#### Record extracts

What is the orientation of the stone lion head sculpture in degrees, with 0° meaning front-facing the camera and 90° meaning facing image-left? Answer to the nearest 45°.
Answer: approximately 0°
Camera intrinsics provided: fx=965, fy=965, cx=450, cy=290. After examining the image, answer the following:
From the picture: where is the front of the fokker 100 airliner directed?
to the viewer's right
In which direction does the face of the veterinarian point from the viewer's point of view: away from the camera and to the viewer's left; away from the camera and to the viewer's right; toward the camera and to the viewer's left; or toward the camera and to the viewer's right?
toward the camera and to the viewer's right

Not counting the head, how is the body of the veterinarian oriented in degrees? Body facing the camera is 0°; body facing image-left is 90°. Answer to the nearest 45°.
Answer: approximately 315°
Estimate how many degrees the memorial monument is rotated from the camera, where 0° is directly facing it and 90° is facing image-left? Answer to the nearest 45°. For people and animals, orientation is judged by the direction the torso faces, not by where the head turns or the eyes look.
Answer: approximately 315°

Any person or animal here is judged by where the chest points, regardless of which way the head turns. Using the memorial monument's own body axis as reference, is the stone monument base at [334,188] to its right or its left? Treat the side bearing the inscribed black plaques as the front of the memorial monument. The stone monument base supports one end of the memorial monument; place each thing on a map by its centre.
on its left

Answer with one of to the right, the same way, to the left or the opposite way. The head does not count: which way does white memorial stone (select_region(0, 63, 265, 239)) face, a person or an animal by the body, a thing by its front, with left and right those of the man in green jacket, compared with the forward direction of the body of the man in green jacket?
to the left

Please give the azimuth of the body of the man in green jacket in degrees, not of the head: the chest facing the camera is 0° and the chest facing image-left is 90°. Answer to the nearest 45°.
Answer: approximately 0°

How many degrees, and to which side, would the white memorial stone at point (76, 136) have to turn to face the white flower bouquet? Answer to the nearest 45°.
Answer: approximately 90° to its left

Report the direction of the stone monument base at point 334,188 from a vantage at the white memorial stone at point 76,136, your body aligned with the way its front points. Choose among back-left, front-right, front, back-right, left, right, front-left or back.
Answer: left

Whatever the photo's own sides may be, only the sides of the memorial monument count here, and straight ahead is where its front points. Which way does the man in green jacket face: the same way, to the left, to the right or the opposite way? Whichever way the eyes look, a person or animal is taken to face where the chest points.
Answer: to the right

#### Work instructions
Copy every line of the data above verbatim, keeping each character, space and line break unchanged.

#### Response
What is the orientation of the stone lion head sculpture in degrees, with 0° meaning front-facing the camera and 90° meaning facing image-left? Answer to the nearest 45°.
Answer: approximately 0°
Camera intrinsics provided: fx=965, fy=965, cx=450, cy=290. After examining the image, answer the following:
From the picture: where is the front of the fokker 100 airliner directed?
to the viewer's right
In which direction does the face of the veterinarian point from the viewer's point of view: away from the camera and to the viewer's left; away from the camera and to the viewer's right; toward the camera and to the viewer's left; or toward the camera and to the viewer's right?
toward the camera and to the viewer's right

Not counting the head, how is the body of the veterinarian oriented in degrees? Body facing the camera is 0°; body facing image-left is 90°. Answer to the nearest 45°.
Answer: approximately 315°
Estimate how many degrees the memorial monument is rotated from the camera, where 0° is directly facing it and 90° is facing image-left? Answer to the nearest 45°. For people and animals, orientation is judged by the direction the torso faces, not by where the head turns or the eyes look.
Answer: approximately 315°

Any person or animal here is judged by where the chest points, regardless of which way the head turns. Using the memorial monument's own body axis as reference, is the stone monument base at [334,188] to its right or its left? Treat the side bearing the inscribed black plaques as the front of the memorial monument. The stone monument base supports one end of the memorial monument; place each thing on a map by its centre.
on its left

Answer with one of to the right, the same way, to the left or the opposite way. The head does not count: which way does white memorial stone (select_region(0, 63, 265, 239)) face, a person or an animal by the body, a thing by its front, with left and right those of the man in green jacket, compared with the forward direction of the body of the man in green jacket?
to the left

Please give the azimuth of the body of the man in green jacket in degrees, not of the head: the chest facing the camera is 0° and the chest facing image-left is 90°. Answer to the nearest 45°.
Answer: approximately 0°

How many degrees, and to which side, would the white memorial stone at point (76, 136) have to turn to face the white flower bouquet? Answer to the nearest 45°.
Answer: approximately 90° to its left

Report the direction of the stone monument base at point 334,188 from a vantage at the white memorial stone at point 76,136, your body aligned with the way its front points. Choose among back-left, front-right, front, back-right, left, right, front-left or back.
Answer: left

Whatever the photo's own sides may be, only the sides of the memorial monument count here, and straight ahead is where its front points. Which way does the man in green jacket face: the same way, to the left, to the right or the opposite way? Whichever way the eyes look, a person or animal is taken to face where the chest points.
Answer: to the right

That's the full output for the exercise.